Call me a cynic if you must, but I don't find "we've just described a perfect recipe for massive institutional abuse, but don't worry because the people involved are too spiritually enlightened to do it" to be especially reassuring.
It does feel, however, that Mage supplements are getting consistently better as time goes on. This book definitely feels more researched than any of the ones that came before, even if I suspect that it doesn't quite understand the underlying spiritual logic of the practices it describes (for example, it includes the Aghoris as a semi-renegade Cult of Ecstasy faction, and after looking them up online I suspect that their depiction here was based off hostile sources - as near as I can tell, they're an apt inclusion, but their particular brand of heresy is closer to trolling than it is to the wickedness this book describes).
Ukss Contribution: I was going to pick the Aghoris until I learned that they were real people that the book misrepresented.
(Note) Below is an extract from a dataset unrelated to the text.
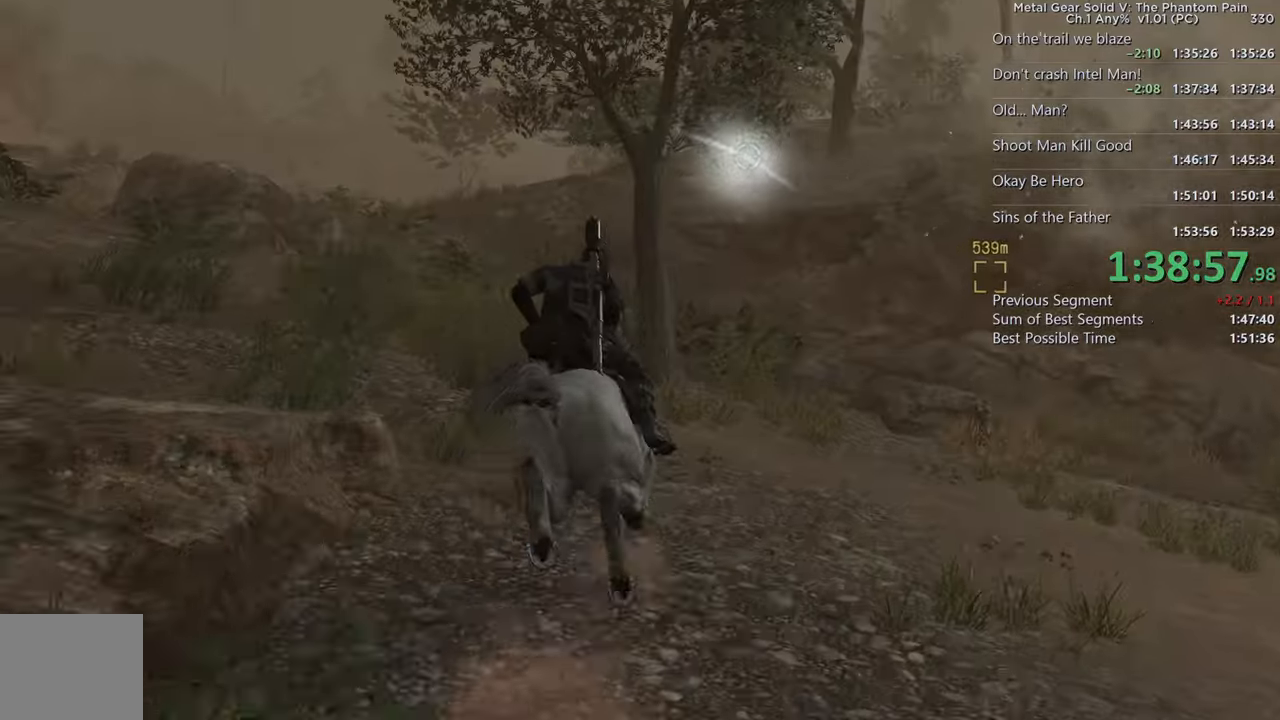
{"buttons": [], "left_stick": "up-left", "right_stick": "center", "events": [[66, "SQUARE", "up"], [150, "right_stick", "down"], [250, "SQUARE", "down"], [250, "right_stick", "center"], [366, "SQUARE", "up"]]}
My next choice was Jim Morrison, who is canonically a member of the Tradition and probably still alive in the mage universe, but I don't want the hassle of dealing with a real person, especially one who lived so recently.
I think I may just have to go with the Cult of Ecstasy as a whole. Ukss already has an organized group of seers with a hippy vibe and utopian goals, but I figure that maybe the Lunar College of Prophets could use a rival organization, one which embraces chaos both as a methodology and an end in itself.